#### EXERCICES
A) D'après le texte sur les cigognes de Wacheng reproduit plus bas, combien de bonzesses entretiennent le Temple de la Déesse ?
B) Prolongez le texte sur les cigognes de Wacheng en rédigeant la suite qui vient après sa dernière phrase.

#### EXTRAIT DU TEXTE

Les Cigognes de Wacheng


"Ce que le vent de ce printemps précoce cherchait à subjuguer, ce n'étaient pas les arbres encore dénudés des vastes terres du Nord, c'étaient les rivières prises par les glaces. Il brûlait d'embrasser leurs bouches scellées tout l'hiver sous la neige et la glace. Rien n'était plus difficile que de leur arracher des mots d'amour. Pourtant, ce vent printanier plein d'audace et de sentiment les caressa sans fin de ses lèvres ardentes avec une vive passion, un jour, deux jours, trois jours, quatre jours, inlassablement, jour et nuit. Au bout de sept ou huit jours, la rivière Jinweng du Grand Nord, cette belle dame hautaine, enfin réveillée par ces lèvres brûlantes, abandonna ses vêtements de glace pour ouvrir son cœur à ce baiser longtemps repoussé."
 
Et si je te contais un peu de poésie ce midi,
une prose de plumes et de gastronomie. 
Et si je te racontais la légende de la cigogne,
à contempler comme un verre de Bourgogne.

Sur les bords de la Jinweng, j'observe les saisons, le temps qui défile, parfum de chlorophylle. Situé au nord de la Chine, mieux vaut ne pas y rester l'hiver, surtout quand le blanc recouvre son manteau vert. Mais dès les premiers rayons de soleil, liquide ambré au fond d'une bouteille, l'air me réchauffe l'âme, comme la flamme le cœur de la femme. A propos, de l'autre coté de la colline, trois bonzesses entretiennent le Temple de la Déesse, pas topless, même si mon esprit lubrique ne s'y dérangerait pas, c'est que j'ai la pensée érotique.

Et moi j'erre à l'écoute du vent, dans la réserve ornithologique de Wacheng, à quelques pas du couvent. Là-bas, un couple de cigognes y a fait son nid, le début d'une colonie, en attendant la cacophonie des volailles, j'écoute la symphonie de ces retrouvailles. Mais l'homme-cigogne est blessé, le mâle a mal à la patte, de mon regard j'y reviendrai plus tard. En attendant, oui je suis conscient de ma répétition, mais là-bas, il faut savoir prendre le temps, l'attention est dans l'attente. C'est un moment précieux, à observer les cieux, c'est un instant magique quand cette fable écologique - et cynique - se découvre et que je découvre le plaisir de la chair le temps d'un picnic, la nonne est bonne, pique et nique et colégram.   

"Dans une des versions de la légende des oiseaux migrateurs, un canard sauvage s'était métamorphosé en une femme d'une merveilleuse beauté, apparue au pied du lit de Zhuang Rulai en pleine nuit, épuisant toute sa force vitale. Cette version était surtout transmise par les femmes. Les hommes en préféraient une autre, selon laquelle un cygne lui avait apporté un alcool venu de la Voie lactée; il s'en était enivré et il était mort d'en avoir trop bu."

#### DONNÉES FOURNIES

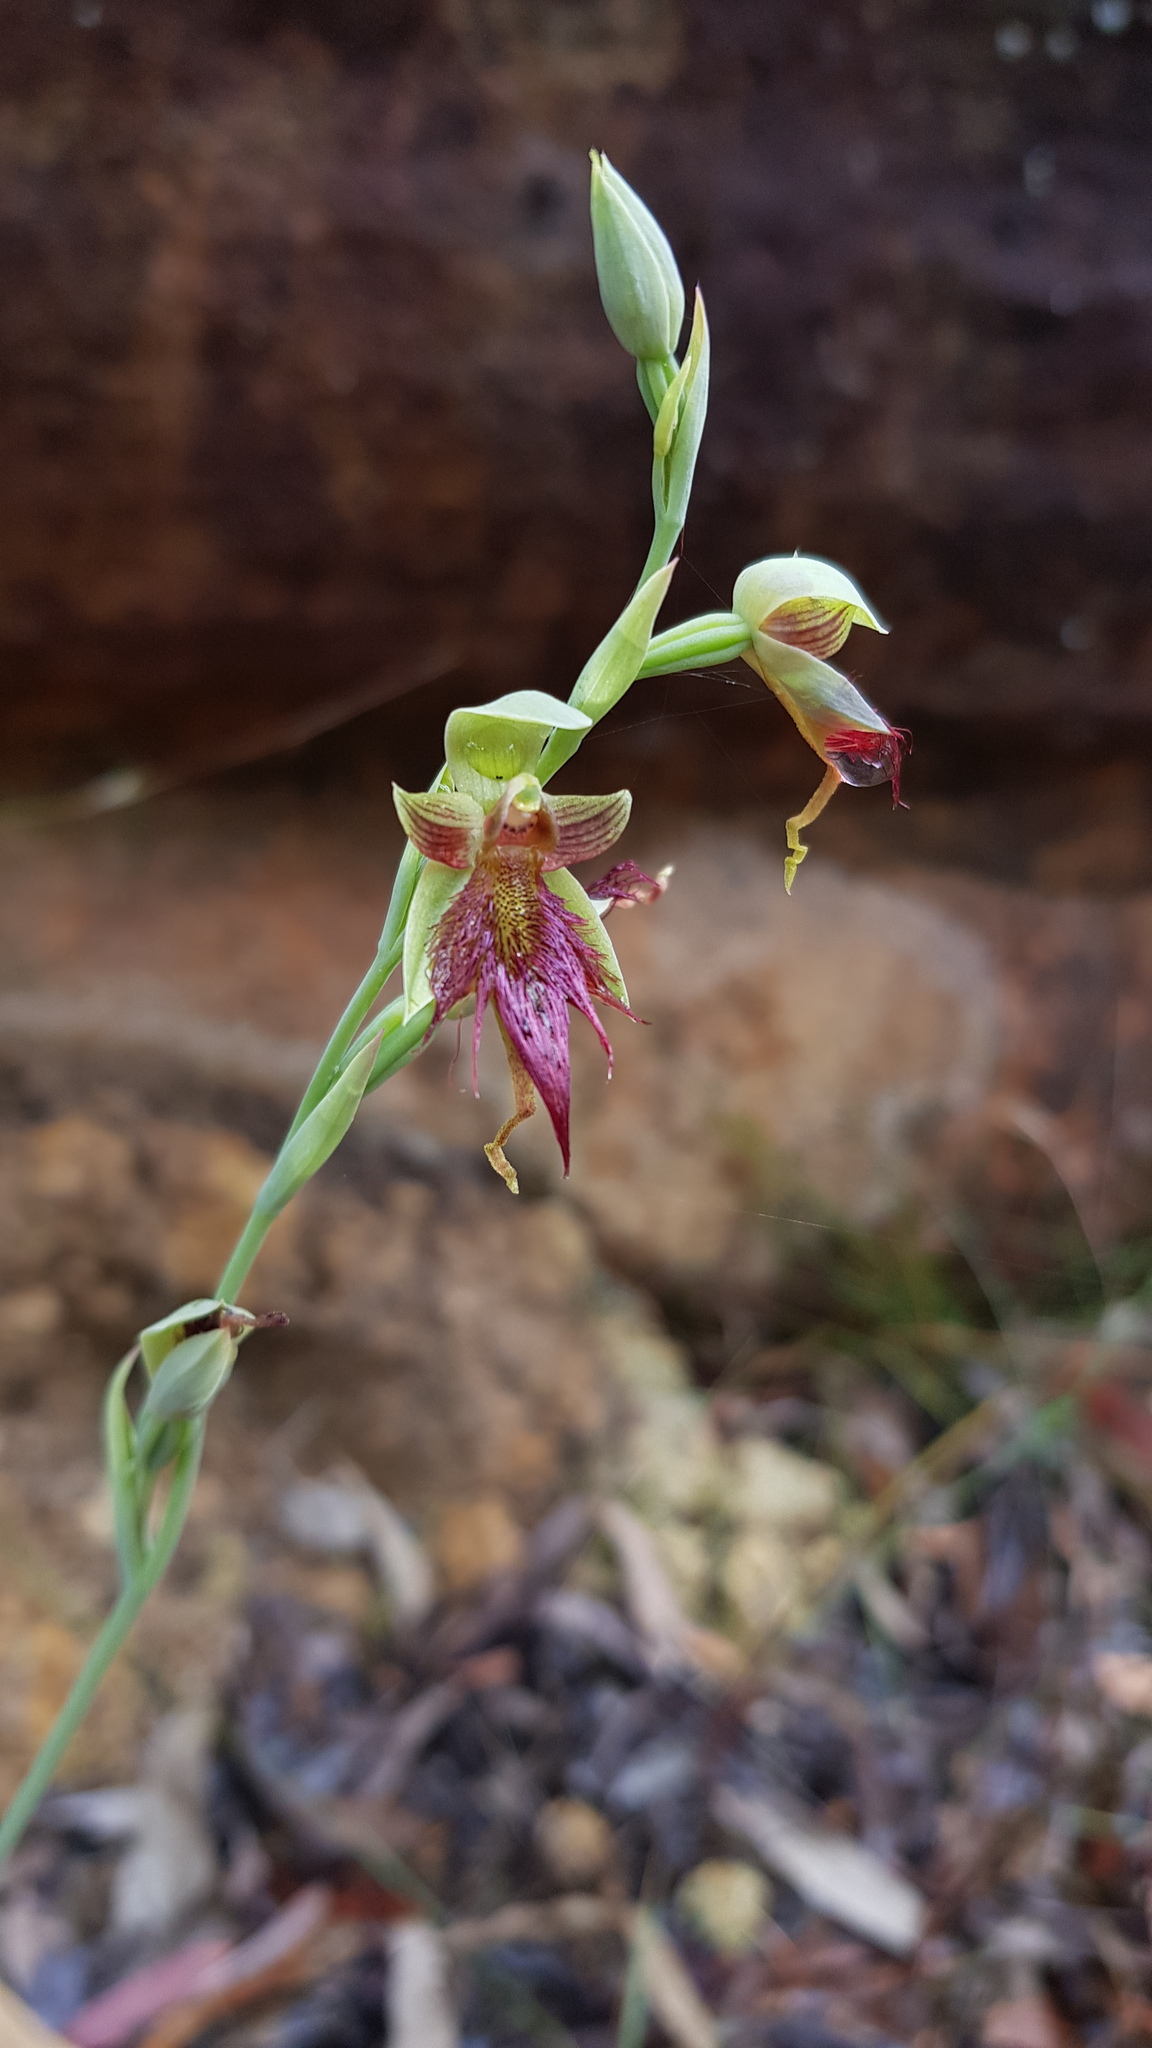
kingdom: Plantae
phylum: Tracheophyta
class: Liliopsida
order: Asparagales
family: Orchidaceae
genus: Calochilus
...
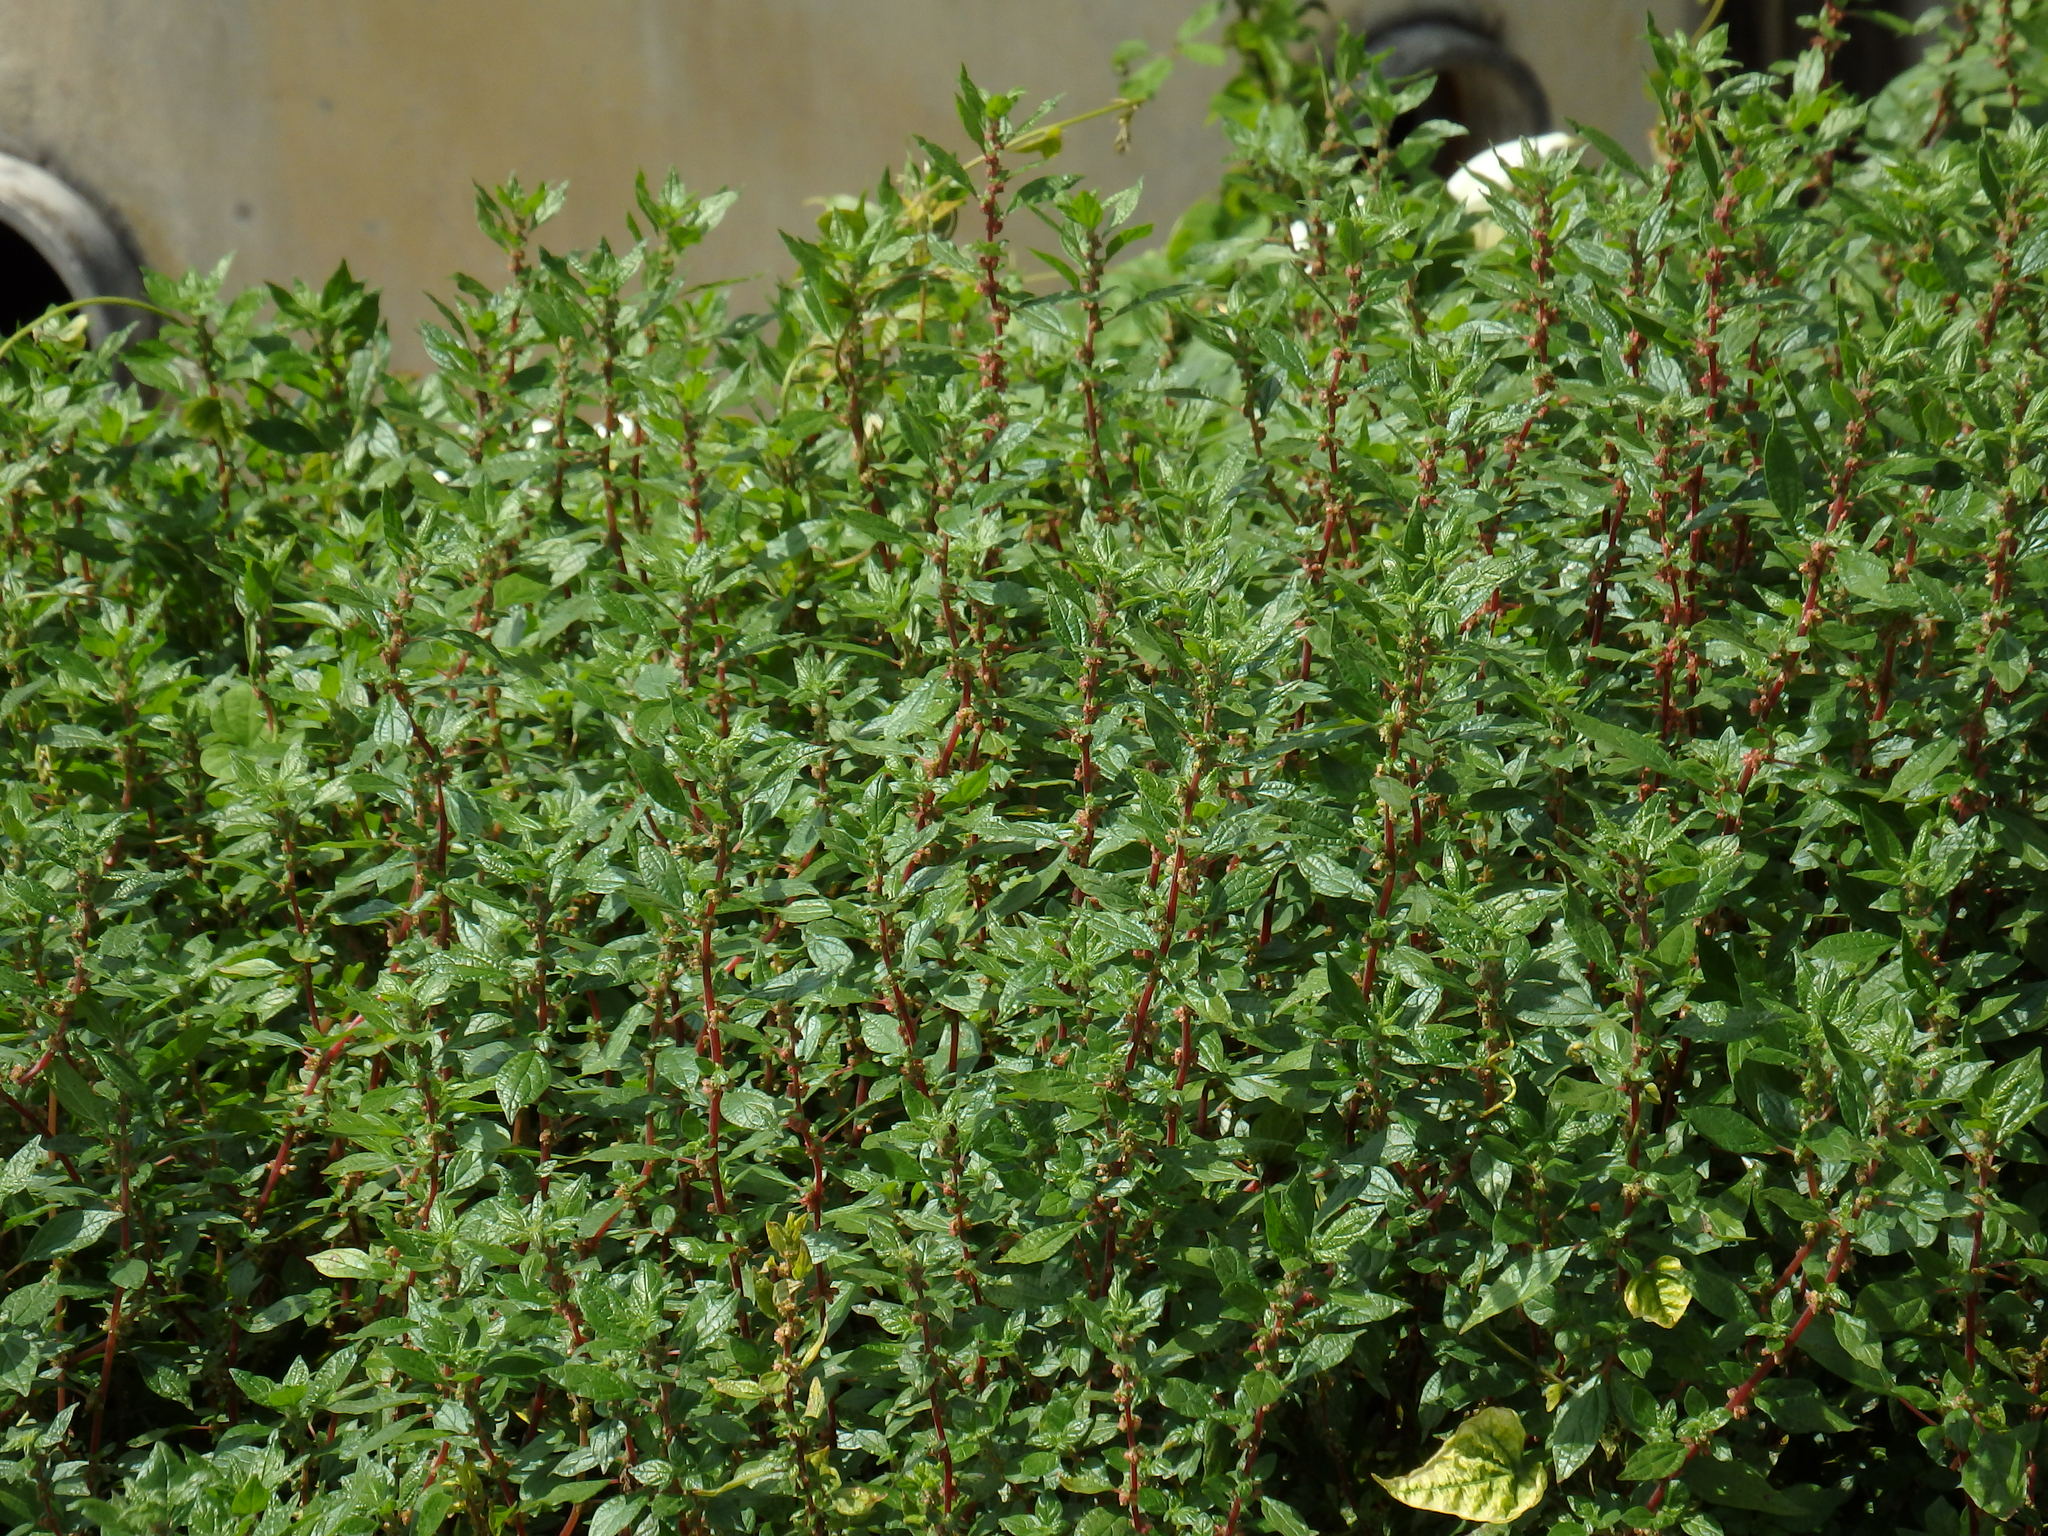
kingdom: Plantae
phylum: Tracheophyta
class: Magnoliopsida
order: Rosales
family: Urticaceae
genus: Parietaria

#### RÉPONSES AUX EXERCICES
A) Trois bonzesses.

B)
Entre deux légendes, quelques bières flamandes, mes yeux se tournent sur l'étal de la marchande, canard laqué de contrebande. L'homme est un rapace, il se lèche les doigts d'une telle carcasse, au mont Parnasse avec quelques pétasses blondasses putasses. Remplis-moi ma tasse, dis-je au sourire de la marchande, de ton alcool le plus fort, que je retienne mes larmes les plus salées. Remplis-moi mon bol, dis-je aux seins de la marchande, forts et gouleyants, de lait ou d'eau tourbée. Le wok frémit, les spatules sautent d'un légume sauté à l'autre, les baguettes jouent la mesure d'une orchestration millimétrée, la gastronomie de rue appelle la grue, cendré il en est ainsi dans cette contrée. Des parfums et des embruns, des senteurs et des odeurs, je finis par quelques beignets avant de replonger dans la forêt.
 
Mais l'été touche à sa fin, les oiseaux vont commencer à avoir faim. Le mâle est toujours blessé, il ne peut pas le montrer, mais il essaye d'apprendre à son bébé de s'envoler. Hey Babe !, j'ai envie de lui crier, Petit, bas des ailes, encore et encore, bas des ailes, plus fort et plus fort. Aux premières neiges, si tu es encore sur cette berge, tu seras croqué ou gelé, alors, vole, vole, lisse tes plumes frivoles, et vole vole, tu es toi aussi un migrant, alors vole et vole, voilà un roman vibrant, aux charmes envoûtants. 
 
Et si je terminais, enfin putain tu me dirais, par t'expliquer avec un verre de Sancerre, que les ailes de ces cigognes servent de registre des vivants et des morts au dieu des Enfers. Sur leurs plumes, vaudrait mieux pas y dénicher mon nom, sinon ce billet en deviendrait posthume.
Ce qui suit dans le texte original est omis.